Monday, September 15, 2014

Dramatica Theory (Annotated) Part 7 "Symbolizing Concepts"

Excerpted from the book, Dramatica: A New Theory of Story
It has been argued that perhaps the symbols we use are what create concepts, and therefore no common understanding between cultures, races, or times is possible. Dramatica works because indeed there ARE common concepts: morality, for example. Morality, a common concept? Yes. Not everyone shares the same definition of morality, but every culture and individual understands some concept that means "morality" to them. In other words, the concept of "morality" may have many different meanings — depending on culture or experience — but they all qualify as different meanings of "morality." Thus there can be universally shared essential concepts even though they drift apart through various interpretations. It is through this framework of essential concepts that communication is possible.
We wrote this section of the book right up front because we were getting a lot of "blow-back" from "artists" who felt that "story" was a magical, mystical thing that could  never be defined.  They believed that any attempt to do so was inherently flawed and, therefore, the whole Dramatica concept was wrong right out of the box.
And in regard to that box, you've hear people often say, "You need to think outside the box."  What Dramatica is saying here is, "Inside or outside: either way you're still thinking ABOUT the box."  Which means, that the box is, in the above example, "morality."  Every human mind has a little box called "morality."  We can't help it - its the way we're built.  But what we put in that box  is guided by culture and unique to each individual.
Thinking outside the box really just means looking into somebody else's box and seeing what they have in there.  If you consider it, see how that might be seen as, in our example, morality - they you are open-minded.  If you hold that only what you have put into your box is appropriate to be labelled "morality," they you are close-minded.
Life (if we look outward) and, more accurately, we ourselves (if we look inward) are made of boxes.  Each with a different label and each filled with a whole assortment of things we've piled in there over the years through experience and a bunch of stuff that has been piled in out box by others, through personal influence or collectively through cultural indoctrination.
As long as we look at the contents, story structure (and narrative psychology) will make no sense because were are trying to compare what one person believes should go in that box in their life to what everyone else is putting in a box with the same label in their lives.
But if you just look to see if everyone has a box labelled "morality" or any of the other story points that are the conventions of story structure, you'll see we all have the same boxes with the same labels, but what we put in them is different.
From that perspective, you begin to see that there is also a pattern to the way people stack up those mental boxes for storage.  The box labelled "Hope" is often stacked right next to the one labelled "Dreams."
The boxes are what we documented as the structure of Dramatica, and how they are organized is described by the dynamics of the Dramatica model.  When people start to stack things in a way that seems out of kilter, such as putting Morality next to Dreams instead of Hope, then you know that something in their lives has caused them to arrange their collections of experiences and responses into an unusual pattern because it helped them deal with unique but ongoing situations they've encountered.

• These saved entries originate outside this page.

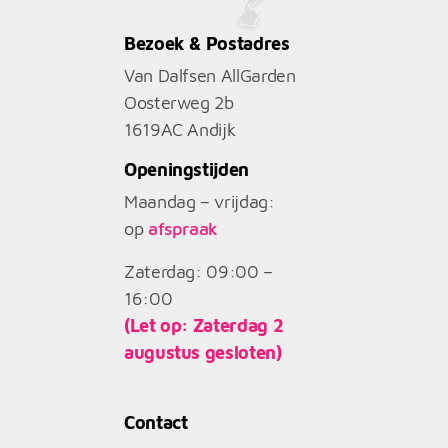
Bezoek & Postadres
Van Dalfsen AllGarden
Oosterweg 2b
1619AC
Andijk
Openingstijden
Maandag – vrijdag:
op
afspraak
Zaterdag: 09:00 –
16:00
(Let op: Zaterdag 2
augustus gesloten)
Contact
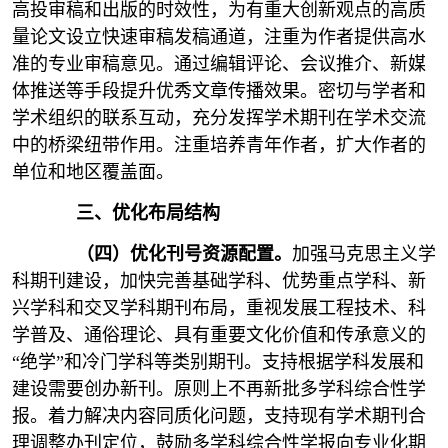
高投审稿和出版的时效性，为有重大创新观点的高质
量论文设立快速审稿发稿通道，注重为作者提供高水
准的专业审稿意见。通过编辑评论、会议推介、新媒
体推送等手段提升优秀文章传播效果。密切与学者和
学术组织的联系互动，充分发挥学术期刊在学术交流
中的桥梁纽带作用。注重培养青年作者，扩大作者的
单位和地区覆盖面。
三、优化布局结构
（四）优化刊号资源配置。
加强马克思主义学
科期刊建设，加快完善基础学科、优势重点学科、新
兴学科和交叉学科期刊布局，重视发展工程技术、科
学普及、通俗理论、具有重要文化价值和传承意义的
“绝学”和冷门学科等类别期刊。支持根据学科发展和
建设需要创办新刊。原则上不再新批多学科综合性学
报。着力解决内容同质化问题，支持现有学术期刊合
理调整办刊定位，鼓励多学科综合性学报向专业化期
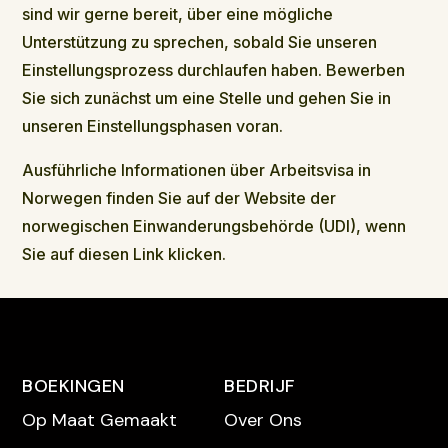
sind wir gerne bereit, über eine mögliche
Unterstützung zu sprechen, sobald Sie unseren
Einstellungsprozess durchlaufen haben. Bewerben
Sie sich zunächst um eine Stelle und gehen Sie in
unseren Einstellungsphasen voran.
Ausführliche Informationen über Arbeitsvisa in
Norwegen finden Sie auf der
Website der
norwegischen Einwanderungsbehörde (UDI), wenn
Sie auf diesen Link klicken
.
BOEKINGEN
BEDRIJF
Op Maat Gemaakt
Over Ons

Moving boxes around like that, out of category and out of sub-category is like mixing up the periodic table of elements in physics to create molecular substances or like pulling items out of the well-organizerd pantry to add them to a recipe boiling on the stove.
Life requires that we do such things to move efficiently through the trials and tribulations we face and to maximize the results we're after.  But when we get in the habit of re-organizing things in a particular manner and it sets in place so we never get back to the original, un-biased order...  well, that's what we call (in Dramatica) "Justification," and it is the process of being bent by experience to the point you think that crooked path is straight.
It IS kinda straight in a warped world.  But if the world warps some other way or you move to a new environment that isn't warped or is warped differently, then that pattern you don't even think about anymore is suddenly out of kilter.  That's the moment the problem at the heart of a story is born.
The question then is, do you keep your labelled boxes in the same organization that has now worked so well for so many years, or do you rearrange them to adapt to the new situation.  And this is the argument that ensues between the Main Character and the Influence Character, resulting in a climax in which the Main Character will either change or remain steadfast.  Which way leads to success, is unsure.  Maybe sticking with your tried and true will change the immediate world around you.  Maybe you have to change because the world ain't budging.  Either way, the choice is unavoidable.
This is what stories are all about.  So, if we put "morality" aside in terms of specific content and find the common ground that we all have a box with that label on it, just with different contents - if we stop thinking our way of stacking boxes is right for everyone else, even though our life experiences have been so different - if we just realize we all have the same bag of marbles but group them in different ways, then perhaps, just perhaps, we might have a little more tolerance for other people and other peoples and realize that we're all the same, even though we're nothing alike.